### Problem details
Could you show each line of the records that contains the word "category"?

##### Records shown

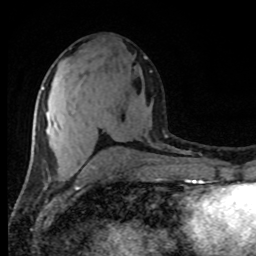
Breast MRI (dynamic contrast-enhanced), one axial slice; slice 42 of 80 in the series (ordered by position); cropped to one breast; dynamic contrast-enhanced series, time point 2 of 8 at this slice position (early post-contrast); 1.5 T; TE 4.2 ms, TR 7 ms; 256 × 256 image matrix, field of view 165 × 165 mm. Female patient.
Outlined on this slice (semi-automatically segmented with operator editing):
- enhancing-tissue mask used for the functional tumour volume (all voxels passing the contrast-enhancement thresholds inside the analysis volume; usually the tumour): bounding box [x1, y1, x2, y2] px = [42, 87, 56, 128]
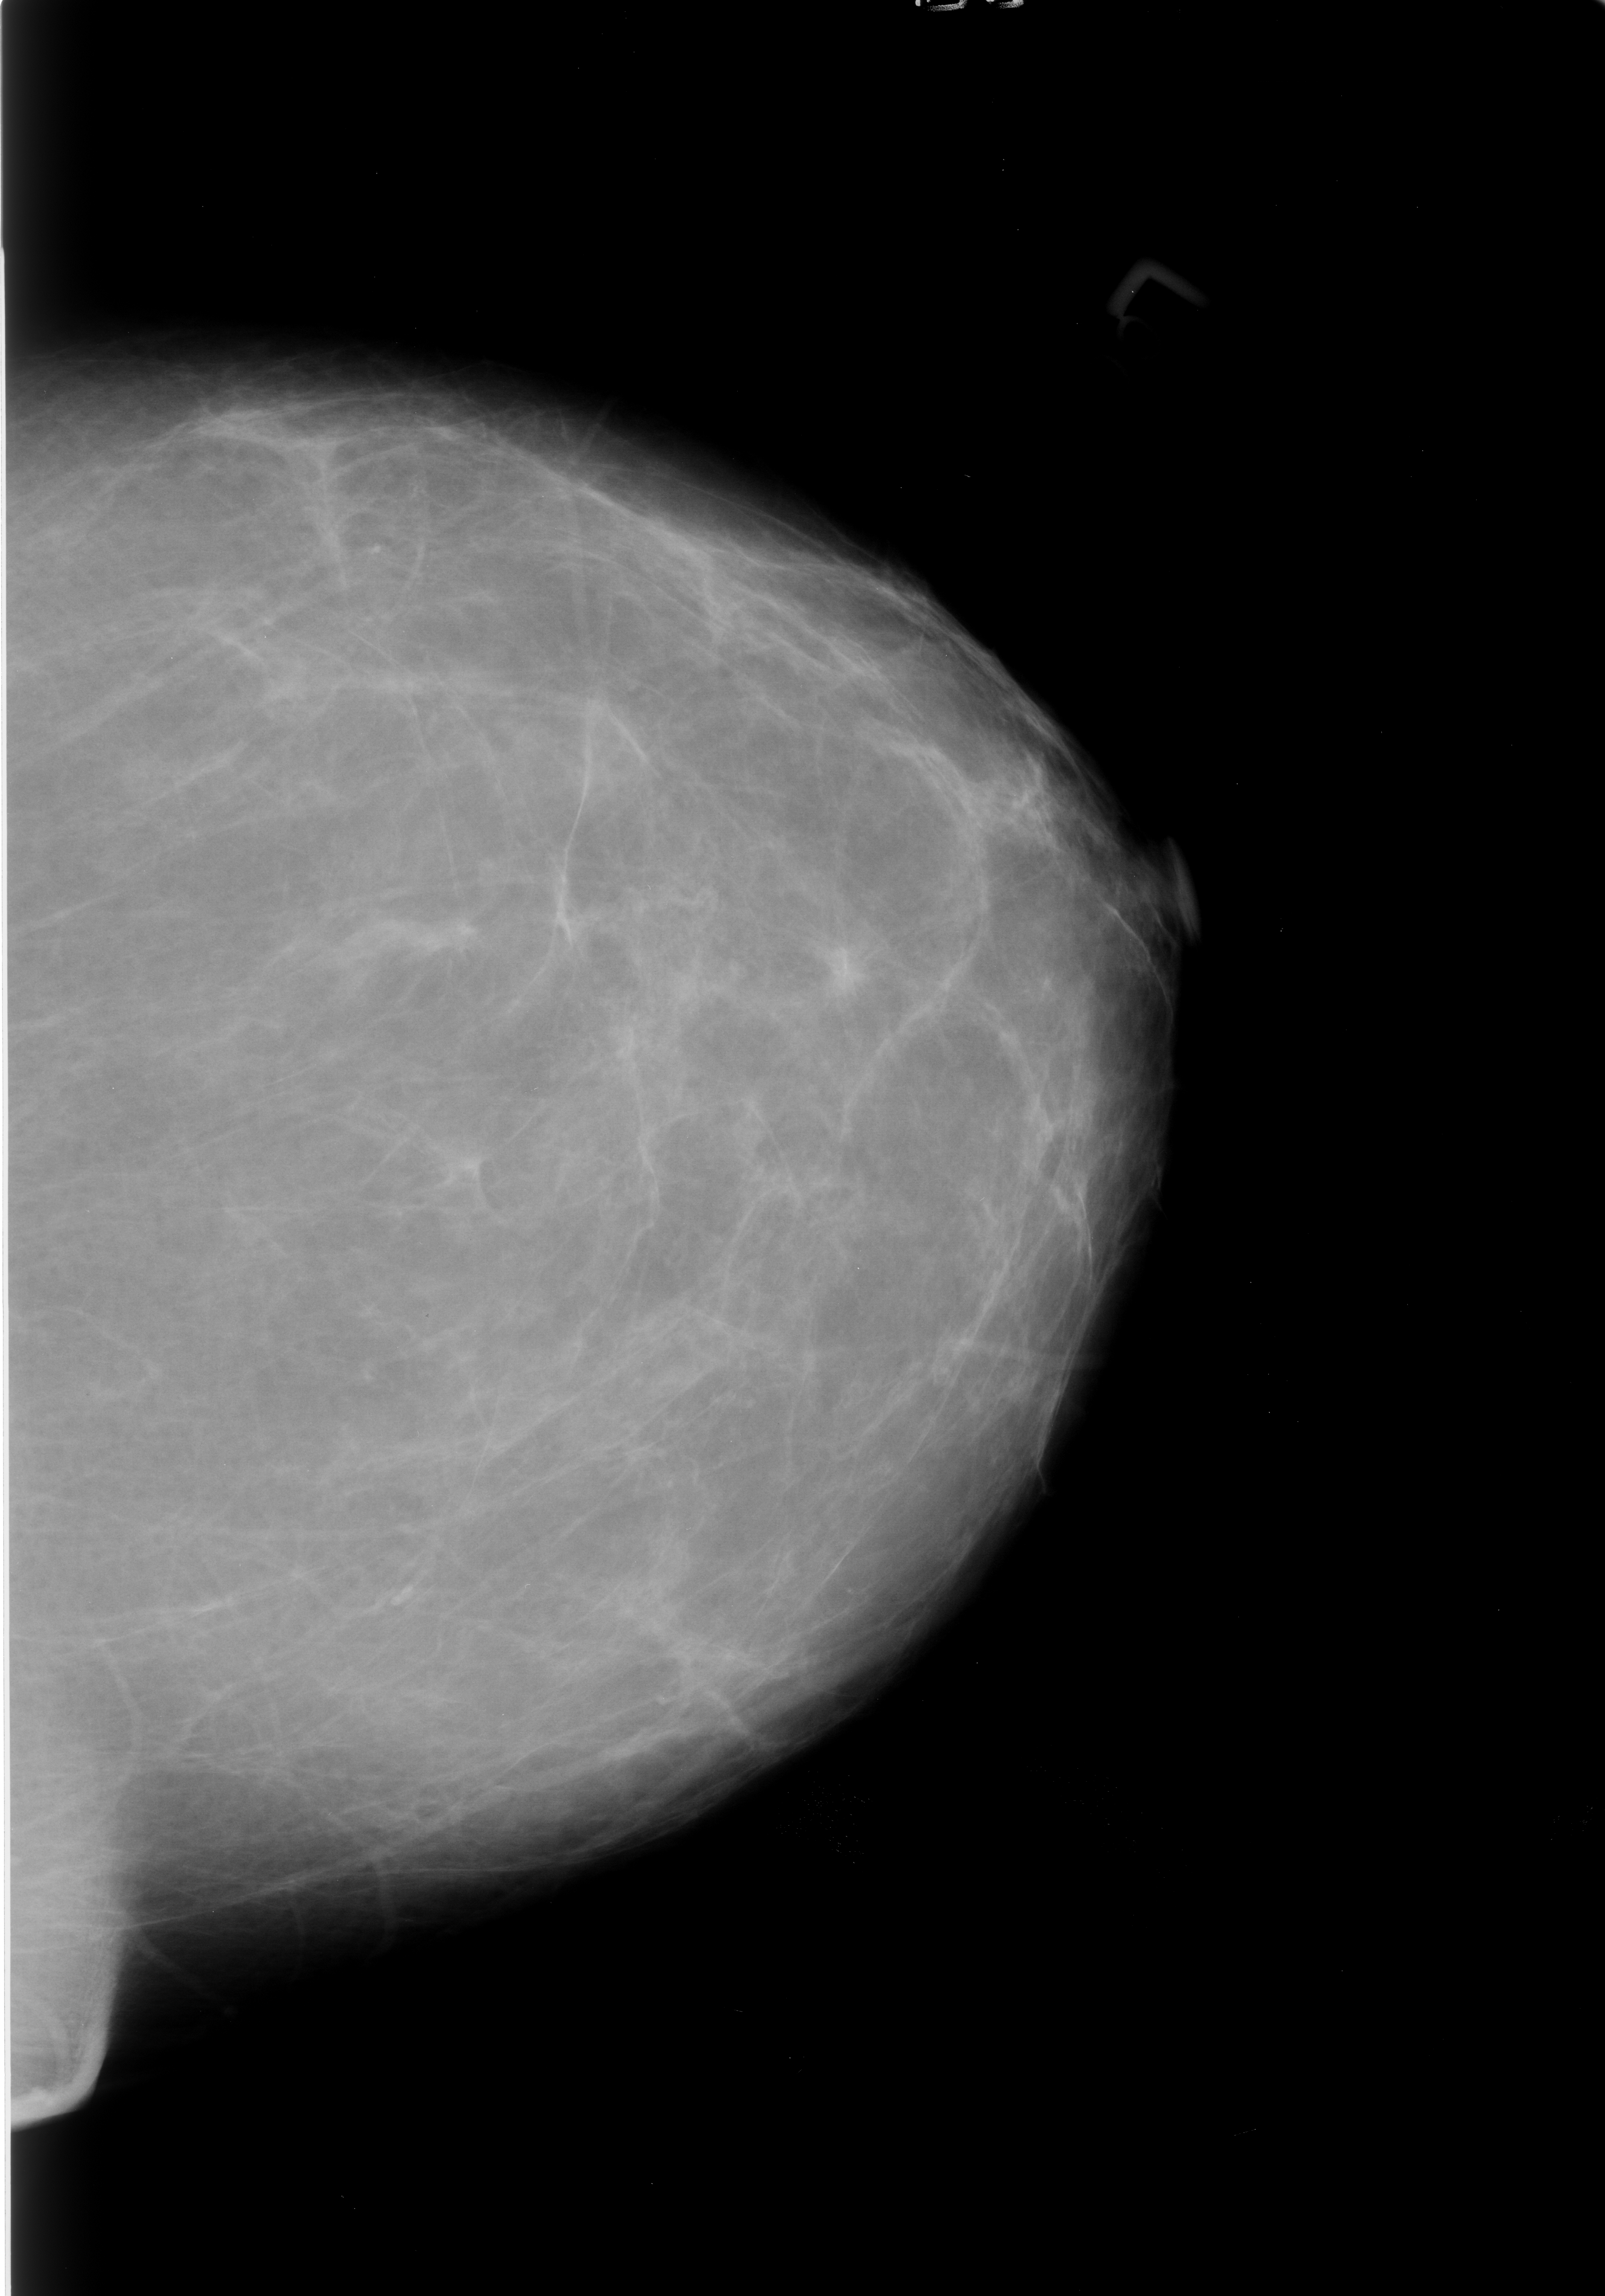
Scanned film-screen mammogram; left breast; craniocaudal (CC) view; BI-RADS breast density category 1 (scale 1–4).
Mass, shape irregular / architectural distortion, margins spiculated; BI-RADS assessment category 4; pathology (as recorded): malignant.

##########

### Answer area
Scanned film-screen mammogram; left breast; craniocaudal (CC) view; BI-RADS breast density category 1 (scale 1–4).
Mass, shape irregular / architectural distortion, margins spiculated; BI-RADS assessment category 4; pathology (as recorded): malignant.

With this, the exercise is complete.